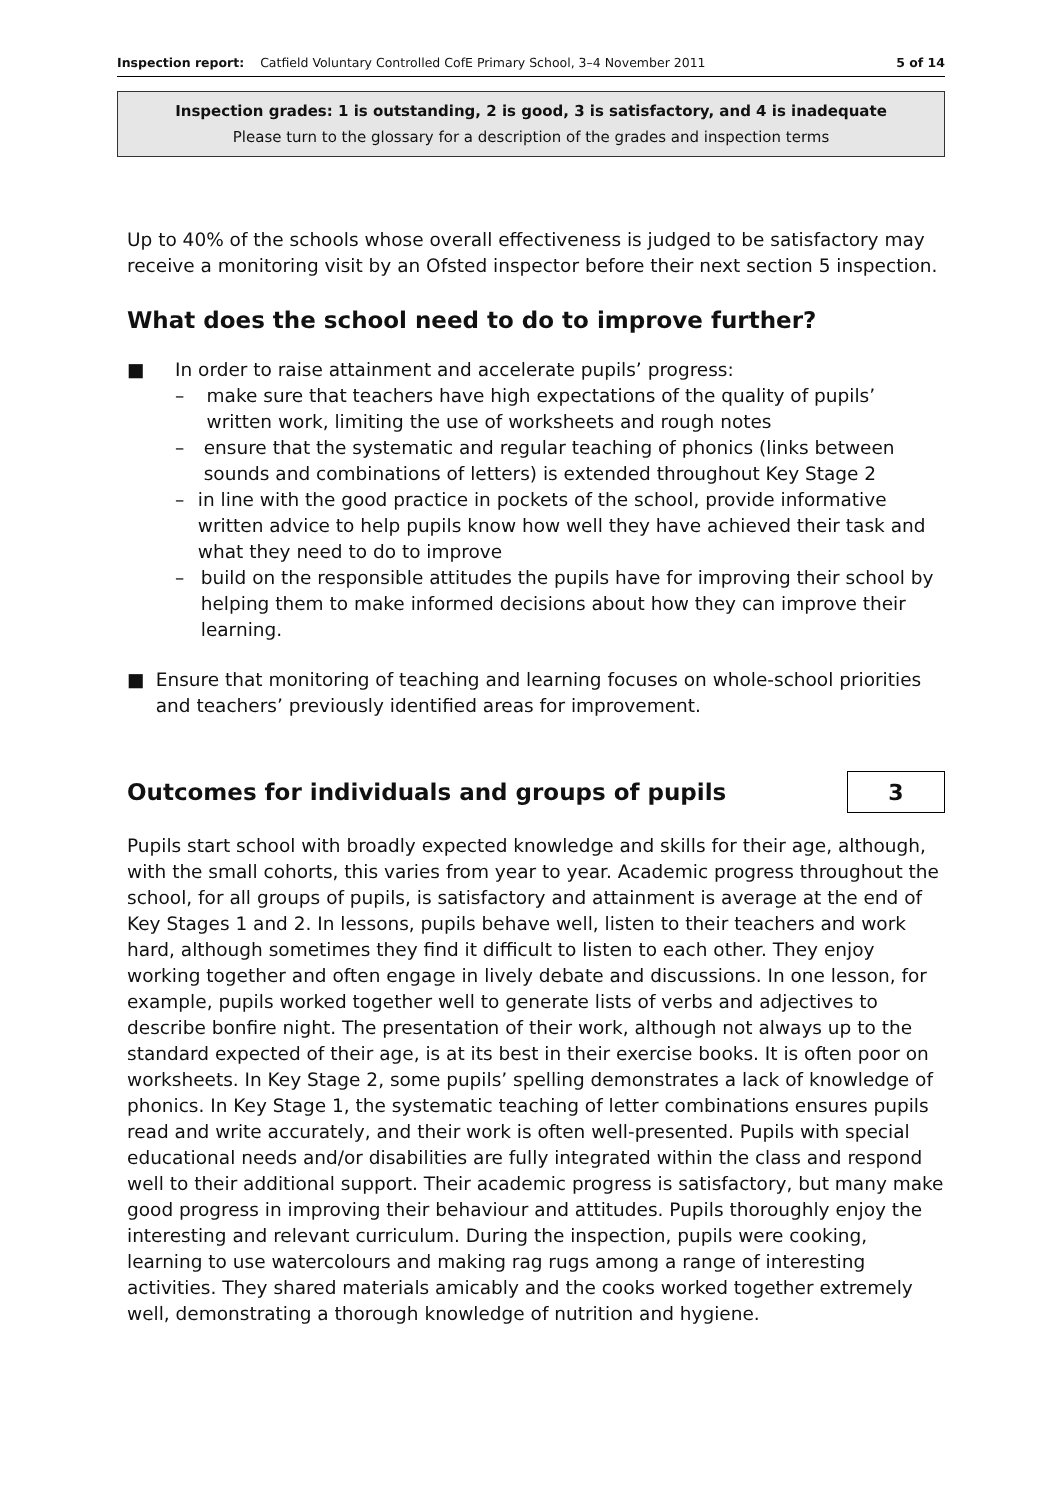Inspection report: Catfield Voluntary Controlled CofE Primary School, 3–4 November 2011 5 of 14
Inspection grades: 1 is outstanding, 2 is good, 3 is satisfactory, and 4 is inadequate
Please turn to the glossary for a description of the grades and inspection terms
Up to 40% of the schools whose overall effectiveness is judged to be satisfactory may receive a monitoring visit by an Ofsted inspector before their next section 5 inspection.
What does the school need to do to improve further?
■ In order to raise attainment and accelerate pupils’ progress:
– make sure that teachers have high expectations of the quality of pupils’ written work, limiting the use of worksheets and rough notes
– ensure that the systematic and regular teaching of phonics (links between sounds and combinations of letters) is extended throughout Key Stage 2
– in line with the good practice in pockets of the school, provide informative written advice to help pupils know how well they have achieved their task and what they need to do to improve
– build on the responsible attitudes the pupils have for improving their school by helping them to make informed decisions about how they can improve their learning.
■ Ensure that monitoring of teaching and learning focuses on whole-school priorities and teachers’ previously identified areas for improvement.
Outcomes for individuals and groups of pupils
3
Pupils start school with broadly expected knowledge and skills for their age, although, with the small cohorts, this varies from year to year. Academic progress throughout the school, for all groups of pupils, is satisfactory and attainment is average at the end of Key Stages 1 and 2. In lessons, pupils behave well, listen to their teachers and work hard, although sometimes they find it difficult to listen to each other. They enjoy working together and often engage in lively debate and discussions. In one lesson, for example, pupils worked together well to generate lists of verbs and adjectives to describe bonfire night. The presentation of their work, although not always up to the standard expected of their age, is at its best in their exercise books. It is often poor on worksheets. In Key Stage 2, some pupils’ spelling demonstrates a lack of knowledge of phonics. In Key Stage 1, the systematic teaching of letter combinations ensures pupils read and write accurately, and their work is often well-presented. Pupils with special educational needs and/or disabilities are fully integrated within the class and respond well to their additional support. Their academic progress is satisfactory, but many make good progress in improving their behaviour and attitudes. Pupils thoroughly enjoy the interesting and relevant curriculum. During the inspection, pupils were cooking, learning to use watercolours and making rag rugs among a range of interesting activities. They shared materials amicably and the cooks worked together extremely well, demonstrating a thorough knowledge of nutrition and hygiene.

⁂

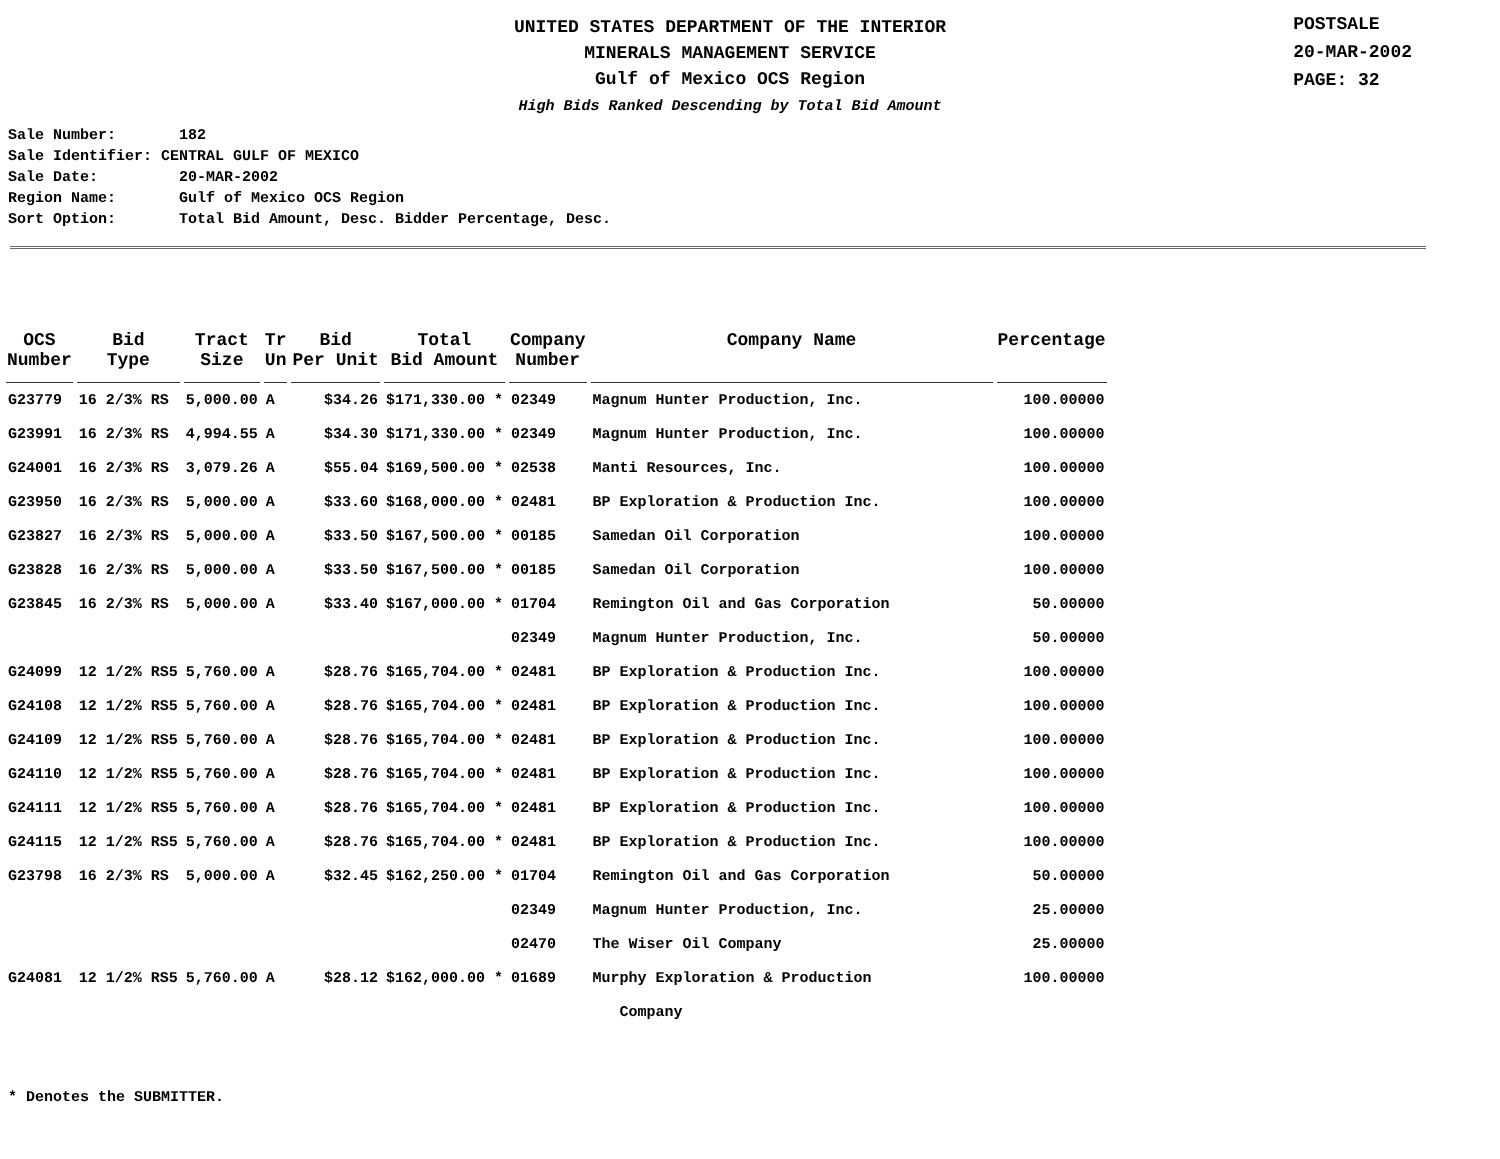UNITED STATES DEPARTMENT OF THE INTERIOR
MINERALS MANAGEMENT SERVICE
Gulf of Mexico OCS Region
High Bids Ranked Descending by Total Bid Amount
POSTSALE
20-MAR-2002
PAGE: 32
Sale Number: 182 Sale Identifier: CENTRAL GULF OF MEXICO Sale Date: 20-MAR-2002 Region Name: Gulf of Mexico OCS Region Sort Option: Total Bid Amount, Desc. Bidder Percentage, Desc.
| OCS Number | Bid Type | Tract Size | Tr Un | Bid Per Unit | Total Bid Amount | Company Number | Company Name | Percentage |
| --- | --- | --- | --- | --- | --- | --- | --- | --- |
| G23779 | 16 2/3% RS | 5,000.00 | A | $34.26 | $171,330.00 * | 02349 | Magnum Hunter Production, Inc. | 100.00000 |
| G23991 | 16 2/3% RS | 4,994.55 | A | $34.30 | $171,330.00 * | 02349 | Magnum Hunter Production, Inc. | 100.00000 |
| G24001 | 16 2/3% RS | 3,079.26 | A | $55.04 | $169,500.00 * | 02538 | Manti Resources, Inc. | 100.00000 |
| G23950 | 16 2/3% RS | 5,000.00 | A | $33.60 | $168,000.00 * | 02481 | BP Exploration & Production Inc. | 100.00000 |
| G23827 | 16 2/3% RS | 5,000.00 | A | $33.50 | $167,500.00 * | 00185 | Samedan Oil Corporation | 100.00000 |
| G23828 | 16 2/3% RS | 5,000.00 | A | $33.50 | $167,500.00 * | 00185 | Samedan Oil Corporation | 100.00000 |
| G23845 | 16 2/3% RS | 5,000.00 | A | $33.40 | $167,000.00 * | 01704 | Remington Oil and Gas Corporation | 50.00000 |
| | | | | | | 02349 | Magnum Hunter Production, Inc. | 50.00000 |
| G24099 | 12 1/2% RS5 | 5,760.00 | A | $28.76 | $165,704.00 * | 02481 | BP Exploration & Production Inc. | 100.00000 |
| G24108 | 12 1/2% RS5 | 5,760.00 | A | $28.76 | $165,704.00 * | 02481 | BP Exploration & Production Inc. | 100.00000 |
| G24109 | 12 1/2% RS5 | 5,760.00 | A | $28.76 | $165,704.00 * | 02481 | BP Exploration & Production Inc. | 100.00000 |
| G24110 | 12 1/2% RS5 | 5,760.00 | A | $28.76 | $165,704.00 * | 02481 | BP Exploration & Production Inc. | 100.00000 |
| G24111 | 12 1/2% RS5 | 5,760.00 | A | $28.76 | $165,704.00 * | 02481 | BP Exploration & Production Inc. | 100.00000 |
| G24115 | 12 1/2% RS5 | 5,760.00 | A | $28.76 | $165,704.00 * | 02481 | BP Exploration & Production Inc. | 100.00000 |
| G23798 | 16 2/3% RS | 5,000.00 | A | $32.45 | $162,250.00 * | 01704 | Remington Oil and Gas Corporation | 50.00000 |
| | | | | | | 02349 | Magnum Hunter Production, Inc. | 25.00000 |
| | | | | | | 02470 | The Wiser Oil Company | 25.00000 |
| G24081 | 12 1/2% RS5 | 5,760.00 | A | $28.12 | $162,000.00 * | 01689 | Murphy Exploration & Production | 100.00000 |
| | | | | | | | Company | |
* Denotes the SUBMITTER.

⁂

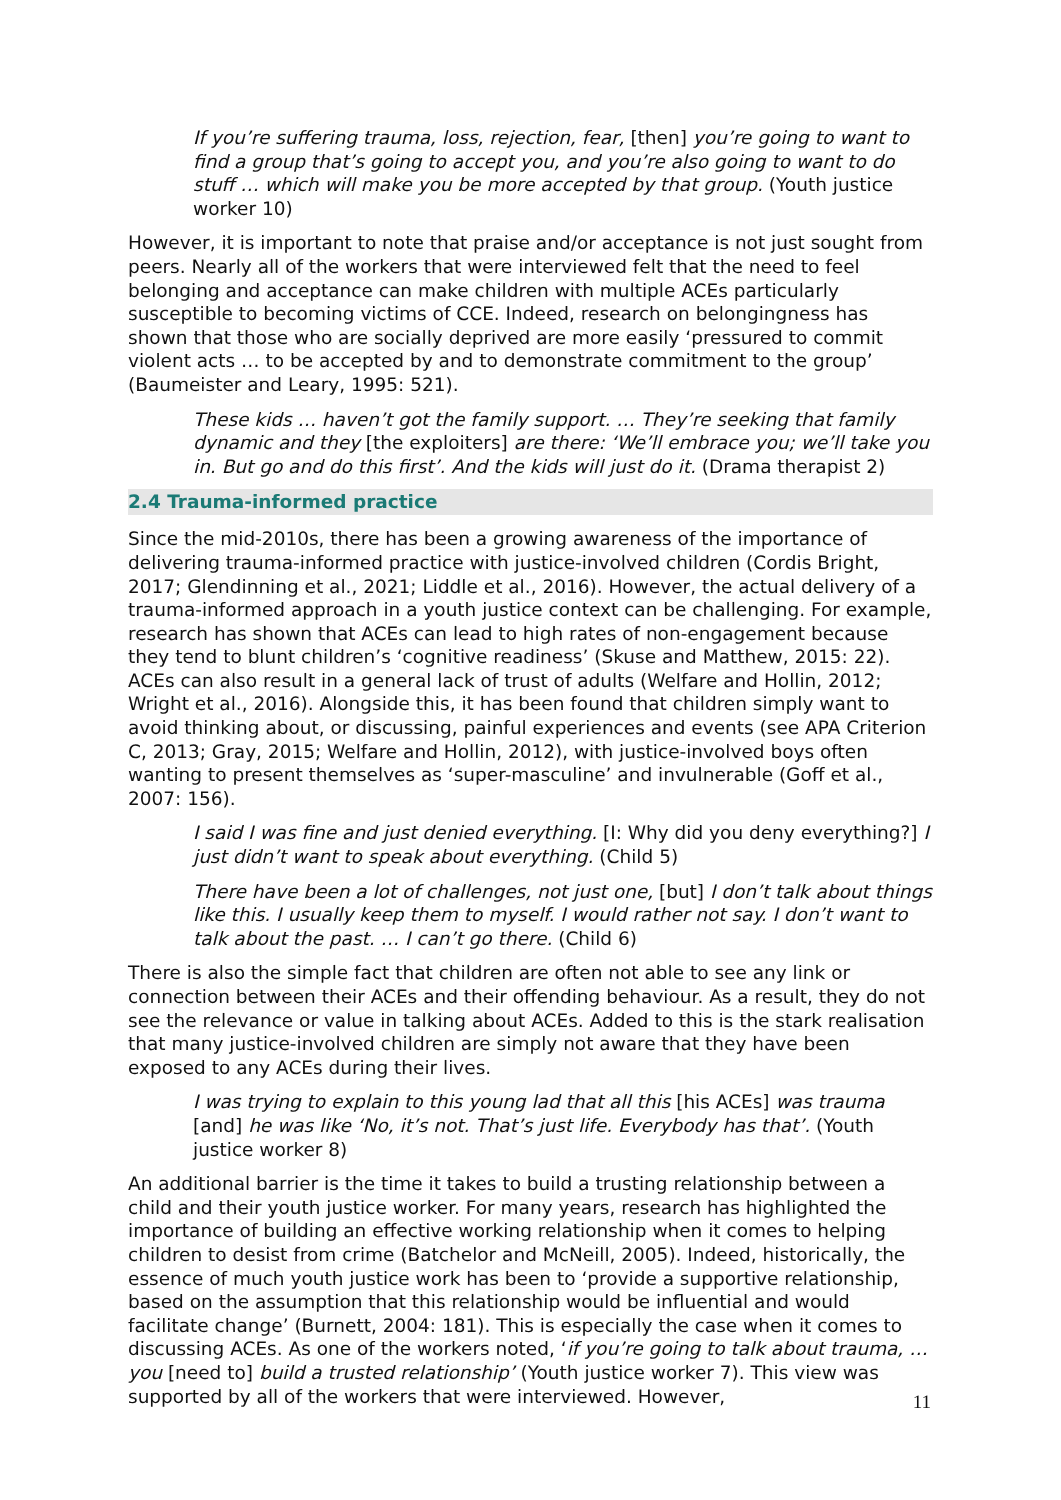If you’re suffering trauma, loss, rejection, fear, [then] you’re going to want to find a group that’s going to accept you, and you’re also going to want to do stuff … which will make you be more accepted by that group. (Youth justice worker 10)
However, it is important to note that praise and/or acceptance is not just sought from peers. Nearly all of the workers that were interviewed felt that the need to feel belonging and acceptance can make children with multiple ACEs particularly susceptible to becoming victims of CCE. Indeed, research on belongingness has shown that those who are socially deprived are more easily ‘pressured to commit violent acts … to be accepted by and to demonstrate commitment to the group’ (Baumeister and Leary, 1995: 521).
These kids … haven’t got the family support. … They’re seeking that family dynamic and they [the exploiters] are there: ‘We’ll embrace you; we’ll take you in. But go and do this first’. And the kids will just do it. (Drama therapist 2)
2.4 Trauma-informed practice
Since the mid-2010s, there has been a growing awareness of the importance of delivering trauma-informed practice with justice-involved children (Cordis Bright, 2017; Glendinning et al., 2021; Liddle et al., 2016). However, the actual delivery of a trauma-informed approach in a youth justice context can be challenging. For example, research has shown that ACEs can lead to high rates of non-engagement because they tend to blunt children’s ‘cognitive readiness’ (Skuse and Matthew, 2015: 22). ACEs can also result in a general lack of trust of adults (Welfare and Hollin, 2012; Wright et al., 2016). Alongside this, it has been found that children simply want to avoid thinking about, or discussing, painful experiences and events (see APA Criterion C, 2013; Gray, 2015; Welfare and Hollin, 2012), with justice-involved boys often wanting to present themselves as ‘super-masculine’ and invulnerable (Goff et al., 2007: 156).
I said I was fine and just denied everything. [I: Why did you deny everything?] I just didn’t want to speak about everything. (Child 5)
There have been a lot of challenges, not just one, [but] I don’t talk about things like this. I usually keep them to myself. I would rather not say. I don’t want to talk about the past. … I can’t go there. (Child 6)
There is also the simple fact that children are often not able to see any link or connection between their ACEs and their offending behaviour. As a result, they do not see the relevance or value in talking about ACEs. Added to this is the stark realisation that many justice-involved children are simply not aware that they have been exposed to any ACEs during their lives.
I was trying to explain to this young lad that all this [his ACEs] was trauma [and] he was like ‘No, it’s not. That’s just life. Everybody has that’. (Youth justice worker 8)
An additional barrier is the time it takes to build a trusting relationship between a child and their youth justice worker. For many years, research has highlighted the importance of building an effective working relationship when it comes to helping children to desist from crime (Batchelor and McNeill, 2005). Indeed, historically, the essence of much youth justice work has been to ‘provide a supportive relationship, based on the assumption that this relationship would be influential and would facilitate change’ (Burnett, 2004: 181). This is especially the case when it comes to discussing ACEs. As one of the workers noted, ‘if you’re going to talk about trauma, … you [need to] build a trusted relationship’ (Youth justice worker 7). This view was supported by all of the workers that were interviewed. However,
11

⁂

Go through the lines above and count those with "result"; report only the number.

■ **Answer box**:
2